WHAT TO PRODUCE: Write out the data below exactly as given, without any of its pictures.
##### EXERCISE MATERIAL #####
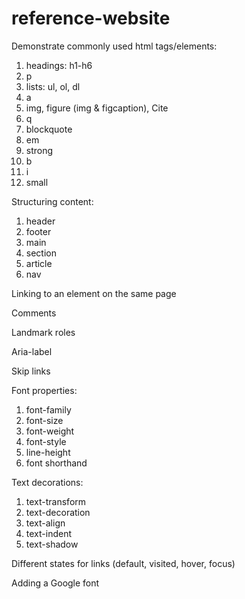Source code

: # reference-website
Demonstrate commonly used html tags/elements:
1. headings: h1-h6
2. p
3. lists: ul, ol, dl
4. a
5. img, figure (img & figcaption), Cite
7. q
8. blockquote
10. em
11. strong
12. b
13. i
14. small

Structuring content:
1. header
2. footer
3. main
4. section
5. article
6. nav

Linking to an element on the same page

Comments

Landmark roles

Aria-label

Skip links

Font properties:
1. font-family
2. font-size
3. font-weight
4. font-style
5. line-height
6. font shorthand

Text decorations:
1. text-transform
2. text-decoration
3. text-align
4. text-indent
5. text-shadow

Different states for links (default, visited, hover, focus)

Adding a Google font
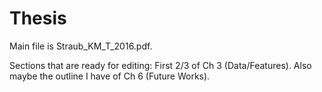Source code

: # Thesis
Main file is Straub_KM_T_2016.pdf.

Sections that are ready for editing:
First 2/3 of Ch 3 (Data/Features).
Also maybe the outline I have of Ch 6 (Future Works).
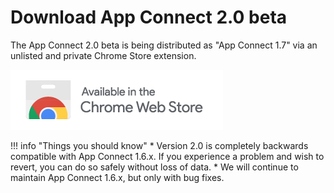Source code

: # Download App Connect 2.0 beta

The App Connect 2.0 beta is being distributed as "App Connect 1.7" via an unlisted and private Chrome Store extension. 

<a href="https://chromewebstore.google.com/detail/ringcentral-crm-extension/kkhkjhafgdlihndcbnebljipgkandkhh"><img class="mw-450" src="../../img/chrome-web-store.png"></a>

!!! info "Things you should know"
    * Version 2.0 is completely backwards compatible with App Connect 1.6.x. If you experience a problem and wish to revert, you can do so safely without loss of data. 
	* We will continue to maintain App Connect 1.6.x, but only with bug fixes.

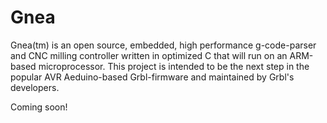 Gnea
=========

Gnea(tm) is an open source, embedded, high performance g-code-parser and CNC milling controller written in optimized C that will run on an ARM-based microprocessor. This project is intended to be the next step in the popular AVR Aeduino-based Grbl-firmware and maintained by Grbl's developers. 

Coming soon!
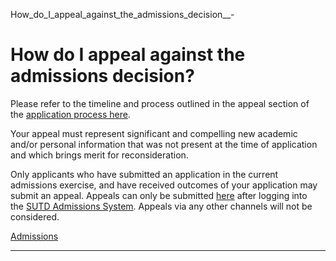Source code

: How_do_I_appeal_against_the_admissions_decision__-



How do I appeal against the admissions decision?
================================================

Please refer to the timeline and process outlined in the appeal section of the [application process here](/admissions/undergraduate/appeal/).



Your appeal must represent significant and compelling new academic and/or personal information that was not present at the time of application and which brings merit for reconsideration.




Only applicants who have submitted an application in the current admissions exercise, and have received outcomes of your application may submit an appeal. Appeals can only be submitted [here](https://admission.sutd.edu.sg/psc/CSADM1PRD/APPLICANT/HRMS/c/N_ADMISSIONS.N_AD_APPLUG_APL.GBL/action=U) after logging into the [SUTD Admissions System](https://admission.sutd.edu.sg/psc/CSADM1PRD/APPLICANT/HRMS/c/N_ADMISSIONS.N_AD_APPLUG_APL.GBL/action=U?&). Appeals via any other channels will not be considered.

[Admissions](https://www.sutd.edu.sg/tag/admissions/)

---

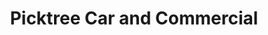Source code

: ---
title: "Picktree Car and Commercial"
url: /chester-le-street/picktree-car-and-commercial/
shop: car repair
---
#####
RESPONSE BOX:
Source code

: # reference-website
Demonstrate commonly used html tags/elements:
1. headings: h1-h6
2. p
3. lists: ul, ol, dl
4. a
5. img, figure (img & figcaption), Cite
7. q
8. blockquote
10. em
11. strong
12. b
13. i
14. small

Structuring content:
1. header
2. footer
3. main
4. section
5. article
6. nav

Linking to an element on the same page

Comments

Landmark roles

Aria-label

Skip links

Font properties:
1. font-family
2. font-size
3. font-weight
4. font-style
5. line-height
6. font shorthand

Text decorations:
1. text-transform
2. text-decoration
3. text-align
4. text-indent
5. text-shadow

Different states for links (default, visited, hover, focus)

Adding a Google font
Source code

: # Thesis
Main file is Straub_KM_T_2016.pdf.

Sections that are ready for editing:
First 2/3 of Ch 3 (Data/Features).
Also maybe the outline I have of Ch 6 (Future Works).
Source code

: # Download App Connect 2.0 beta

The App Connect 2.0 beta is being distributed as "App Connect 1.7" via an unlisted and private Chrome Store extension. 

<a href="https://chromewebstore.google.com/detail/ringcentral-crm-extension/kkhkjhafgdlihndcbnebljipgkandkhh"><img class="mw-450" src="../../img/chrome-web-store.png"></a>

!!! info "Things you should know"
    * Version 2.0 is completely backwards compatible with App Connect 1.6.x. If you experience a problem and wish to revert, you can do so safely without loss of data. 
	* We will continue to maintain App Connect 1.6.x, but only with bug fixes.

 Gnea
=========

Gnea(tm) is an open source, embedded, high performance g-code-parser and CNC milling controller written in optimized C that will run on an ARM-based microprocessor. This project is intended to be the next step in the popular AVR Aeduino-based Grbl-firmware and maintained by Grbl's developers. 

Coming soon!
Source code

: How_do_I_appeal_against_the_admissions_decision__-



How do I appeal against the admissions decision?
================================================

Please refer to the timeline and process outlined in the appeal section of the [application process here](/admissions/undergraduate/appeal/).



Your appeal must represent significant and compelling new academic and/or personal information that was not present at the time of application and which brings merit for reconsideration.




Only applicants who have submitted an application in the current admissions exercise, and have received outcomes of your application may submit an appeal. Appeals can only be submitted [here](https://admission.sutd.edu.sg/psc/CSADM1PRD/APPLICANT/HRMS/c/N_ADMISSIONS.N_AD_APPLUG_APL.GBL/action=U) after logging into the [SUTD Admissions System](https://admission.sutd.edu.sg/psc/CSADM1PRD/APPLICANT/HRMS/c/N_ADMISSIONS.N_AD_APPLUG_APL.GBL/action=U?&). Appeals via any other channels will not be considered.

[Admissions](https://www.sutd.edu.sg/tag/admissions/)

---

Source code

: ---
title: "Picktree Car and Commercial"
url: /chester-le-street/picktree-car-and-commercial/
shop: car repair
---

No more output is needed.